Человек на потолке разевает рот и начинает пожирать стену у лестницы. Сначала он должен попробовать её на вкус. Он приставляет чёрные дырки, служащие ему ноздрями, к хрупким ворсистым обоям и внюхивается в десятилетиями копившиеся в них шумы, разговоры и молитвы. Потом он захватывает края зубами и тянет кусок обоев на себя, заталкивая потрескивающую бумагу в пасть кривыми когтями пальцев. Стайки крошечных рыбок плывут по обнажившейся стене, но он сжирает и их, наждачным языком соскребает штукатурку с деревянной опалубки и минуту спустя принимается за само основание стены.

Бессильный остановить его, я смотрю, как он закусывает мечтой всей моей жизни.
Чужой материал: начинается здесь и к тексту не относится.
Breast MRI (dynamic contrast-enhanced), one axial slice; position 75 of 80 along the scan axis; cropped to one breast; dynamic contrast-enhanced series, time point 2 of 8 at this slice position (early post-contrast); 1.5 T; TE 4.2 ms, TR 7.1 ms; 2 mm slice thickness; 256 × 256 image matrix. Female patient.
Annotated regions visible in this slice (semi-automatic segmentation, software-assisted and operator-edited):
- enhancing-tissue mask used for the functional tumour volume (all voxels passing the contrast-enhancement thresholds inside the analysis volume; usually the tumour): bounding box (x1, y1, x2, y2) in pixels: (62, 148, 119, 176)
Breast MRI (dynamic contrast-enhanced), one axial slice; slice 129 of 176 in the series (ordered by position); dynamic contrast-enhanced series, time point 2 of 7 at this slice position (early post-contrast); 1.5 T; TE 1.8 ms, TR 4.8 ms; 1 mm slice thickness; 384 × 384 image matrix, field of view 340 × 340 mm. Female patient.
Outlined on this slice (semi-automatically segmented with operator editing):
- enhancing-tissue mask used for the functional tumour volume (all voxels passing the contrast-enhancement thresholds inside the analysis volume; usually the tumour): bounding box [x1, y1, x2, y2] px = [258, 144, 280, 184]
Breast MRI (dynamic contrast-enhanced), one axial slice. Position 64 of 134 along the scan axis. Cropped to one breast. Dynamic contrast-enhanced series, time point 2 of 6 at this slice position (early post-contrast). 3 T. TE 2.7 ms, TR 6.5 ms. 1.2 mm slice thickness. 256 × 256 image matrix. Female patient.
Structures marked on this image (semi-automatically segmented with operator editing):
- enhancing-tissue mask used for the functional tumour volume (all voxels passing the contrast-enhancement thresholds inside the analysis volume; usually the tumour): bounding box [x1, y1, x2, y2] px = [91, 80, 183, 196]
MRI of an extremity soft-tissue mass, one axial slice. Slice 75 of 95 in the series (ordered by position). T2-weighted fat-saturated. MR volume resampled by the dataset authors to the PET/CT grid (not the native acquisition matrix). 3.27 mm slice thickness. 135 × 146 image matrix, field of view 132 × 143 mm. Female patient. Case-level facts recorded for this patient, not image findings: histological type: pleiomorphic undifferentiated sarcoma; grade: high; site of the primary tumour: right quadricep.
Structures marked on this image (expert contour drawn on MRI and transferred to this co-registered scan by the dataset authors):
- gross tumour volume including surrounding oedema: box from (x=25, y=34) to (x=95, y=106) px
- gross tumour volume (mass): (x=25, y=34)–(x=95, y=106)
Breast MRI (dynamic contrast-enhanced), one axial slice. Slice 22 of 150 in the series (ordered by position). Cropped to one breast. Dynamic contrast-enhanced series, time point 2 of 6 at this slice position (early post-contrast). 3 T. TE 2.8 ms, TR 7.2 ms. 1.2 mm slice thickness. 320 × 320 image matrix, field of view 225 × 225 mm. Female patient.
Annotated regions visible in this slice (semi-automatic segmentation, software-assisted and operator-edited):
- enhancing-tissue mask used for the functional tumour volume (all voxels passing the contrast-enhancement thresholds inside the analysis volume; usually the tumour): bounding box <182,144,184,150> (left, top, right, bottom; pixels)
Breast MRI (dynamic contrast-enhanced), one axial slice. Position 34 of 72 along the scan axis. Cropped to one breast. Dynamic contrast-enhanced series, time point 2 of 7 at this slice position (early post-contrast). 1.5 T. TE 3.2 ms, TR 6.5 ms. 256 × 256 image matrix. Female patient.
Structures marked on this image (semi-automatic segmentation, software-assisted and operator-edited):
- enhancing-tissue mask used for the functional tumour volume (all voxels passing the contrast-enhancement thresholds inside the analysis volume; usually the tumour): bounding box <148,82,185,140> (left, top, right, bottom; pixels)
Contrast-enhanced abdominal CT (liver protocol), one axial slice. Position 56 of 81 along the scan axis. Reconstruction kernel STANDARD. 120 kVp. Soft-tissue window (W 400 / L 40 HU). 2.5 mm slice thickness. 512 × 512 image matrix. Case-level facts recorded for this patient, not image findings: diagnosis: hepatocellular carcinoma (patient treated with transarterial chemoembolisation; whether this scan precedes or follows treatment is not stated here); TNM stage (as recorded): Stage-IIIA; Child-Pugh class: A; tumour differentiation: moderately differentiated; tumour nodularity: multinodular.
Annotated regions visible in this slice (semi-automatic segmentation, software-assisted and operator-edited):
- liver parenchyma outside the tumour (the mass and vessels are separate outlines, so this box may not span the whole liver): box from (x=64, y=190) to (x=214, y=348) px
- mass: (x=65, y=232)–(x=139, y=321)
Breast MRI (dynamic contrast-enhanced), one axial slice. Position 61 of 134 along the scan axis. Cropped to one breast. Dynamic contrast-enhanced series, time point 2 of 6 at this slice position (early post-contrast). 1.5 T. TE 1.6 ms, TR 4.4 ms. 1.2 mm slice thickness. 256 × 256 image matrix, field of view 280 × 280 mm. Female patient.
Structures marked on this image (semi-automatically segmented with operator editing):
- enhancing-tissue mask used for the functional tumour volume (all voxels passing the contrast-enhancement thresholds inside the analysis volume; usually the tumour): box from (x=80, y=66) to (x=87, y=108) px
Внезапно мне снова шестнадцать, и жизнь, которую я написал для себя, вся ещё впереди, невообразимо далека от меня.

Мелани смотрела на катальпу между тротуаром и стеной дома, тревожась, как и каждую весну, даст ли дерево листья, не окажется ли, что оно мертво, умерло за зиму, неведомо для неё, и вообще всегда было мёртвым, и с этими мыслями повернула направо, к своему крыльцу. Споткнулась. Чуть не упала. Ступеней не было. Не было холма.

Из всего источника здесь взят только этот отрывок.